Provided passage:
At 05:13 PM 6/7/01 +0200, Ondrej Par wrote:
>On Thursday 07 June 2001 16:56, Peter Cline wrote:
> > When using the -w I am getting the following set of warnings that prohibit
> > execution of the code:
> >
> > Use of uninitialized value at
> > /oracle/web/docs-intranet/cgi/dispatcher/lib/request_sub.lib line 18,
> > <CONF> chunk 1.
> >
> > sub processConfFile {
> > my ($configFile, $conf, $varValueSep, $configComment) = @_;
> > my ($input) = "";
> > my ($comment) = "";
> > my ($var) = "";
> > my ($value) = "";
> >
> > open (CONF, "$$configFile") || die("Could not open config file
> > $$configFile.");
> >
> > while (<CONF>) {
> > ($input, $comment) = split(/$$configComment/);
> > chomp($input);
> > ($var, $value) = split(/$$varValueSep/, $input); #line 18, the one
> > the interpreter complains about
> > if (($var ne "") && ($value ne "")) {
> > $var =~ s/^\s*(.*)\s*$/$1/;
> > $value =~ s/^\s*(.*)\s*$/$1/;
> > $$conf{$var} = $value;
> > }
> > }
> > }
> >
> > 1;
> >
> > What I do not understand is that the variables in use here, namely
> > $var,$value,$input, and $varValueSep (reference passed to subroutine) are
> > all initialized! So what's the interpreter complaining about? And what
> > the heck is a chunk?

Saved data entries
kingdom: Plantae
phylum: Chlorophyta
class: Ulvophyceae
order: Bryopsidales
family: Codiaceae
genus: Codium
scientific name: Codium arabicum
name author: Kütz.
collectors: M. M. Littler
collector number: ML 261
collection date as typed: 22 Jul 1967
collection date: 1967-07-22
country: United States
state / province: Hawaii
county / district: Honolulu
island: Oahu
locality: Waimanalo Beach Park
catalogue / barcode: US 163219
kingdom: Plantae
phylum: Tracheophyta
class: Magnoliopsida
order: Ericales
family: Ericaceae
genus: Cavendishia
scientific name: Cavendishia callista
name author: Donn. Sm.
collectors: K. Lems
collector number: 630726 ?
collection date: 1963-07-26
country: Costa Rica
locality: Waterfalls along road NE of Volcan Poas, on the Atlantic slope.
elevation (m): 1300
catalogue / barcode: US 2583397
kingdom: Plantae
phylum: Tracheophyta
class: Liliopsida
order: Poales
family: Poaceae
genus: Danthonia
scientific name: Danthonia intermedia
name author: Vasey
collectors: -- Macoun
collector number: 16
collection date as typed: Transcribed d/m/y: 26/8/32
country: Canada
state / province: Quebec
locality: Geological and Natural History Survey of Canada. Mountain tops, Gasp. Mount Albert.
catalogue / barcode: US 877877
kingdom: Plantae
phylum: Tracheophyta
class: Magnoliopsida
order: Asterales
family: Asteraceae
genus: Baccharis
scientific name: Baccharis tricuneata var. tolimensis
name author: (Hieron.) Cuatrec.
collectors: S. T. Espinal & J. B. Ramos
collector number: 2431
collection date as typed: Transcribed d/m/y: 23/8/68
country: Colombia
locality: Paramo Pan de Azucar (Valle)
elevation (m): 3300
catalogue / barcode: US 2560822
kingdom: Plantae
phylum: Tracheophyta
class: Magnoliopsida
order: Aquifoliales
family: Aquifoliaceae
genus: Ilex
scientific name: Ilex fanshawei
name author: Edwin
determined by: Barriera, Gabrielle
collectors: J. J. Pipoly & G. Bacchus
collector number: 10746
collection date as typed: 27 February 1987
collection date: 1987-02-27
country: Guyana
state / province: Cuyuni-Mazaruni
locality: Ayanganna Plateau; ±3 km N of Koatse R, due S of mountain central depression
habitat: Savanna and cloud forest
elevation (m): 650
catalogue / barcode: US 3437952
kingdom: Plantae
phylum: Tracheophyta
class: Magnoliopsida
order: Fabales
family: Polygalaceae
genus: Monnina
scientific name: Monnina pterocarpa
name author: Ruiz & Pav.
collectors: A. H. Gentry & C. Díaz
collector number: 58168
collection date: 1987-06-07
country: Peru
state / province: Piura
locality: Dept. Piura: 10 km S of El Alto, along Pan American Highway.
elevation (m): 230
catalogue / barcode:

Your tasks:
**1)** Decide whether each statement agrees with the Perl warning post: (a) the warning points to line 18 of request_sub.lib, (b) the code calls die if the config file cannot be opened, (c) the warnings appear when the script runs without the -w flag. Answer yes or no for each and quote the words from the post that settle it.
**2)** Extend the Perl warning post, starting right after its last quoted line.
The saved data entries have no connection to the Perl warning post.

Numbered responses:
**1)**
(a) Yes: "request_sub.lib line 18"
(b) Yes: "die("Could not open config file"
(c) No: "When using the -w I am getting the following set of warnings"

**2)**
>
>
>1) warnings do not prohibit the execution. they are just warnings, not errors.
This one seems to.
>2) variables are initialized, but some of them are initialized from the
>parameters. So, if you pass undefined value as a parameter, the variable can
>contain undefined value. That's what perl complains about - you're then using
>the undefined value in wrong context.
The value is defined and passed as follows
my $configFile = "lib/request.conf";
my %conf = ();
my $varValueSep = '==';
my $confComment = '#';
processConfFile (\$configFile, \%conf, \$varValueSep, \$confComment);
>It would be of help if you told us which line is #18 - I suppose that your
>snippet of code is part of bigger file?
Line eighteen is marked in the code above.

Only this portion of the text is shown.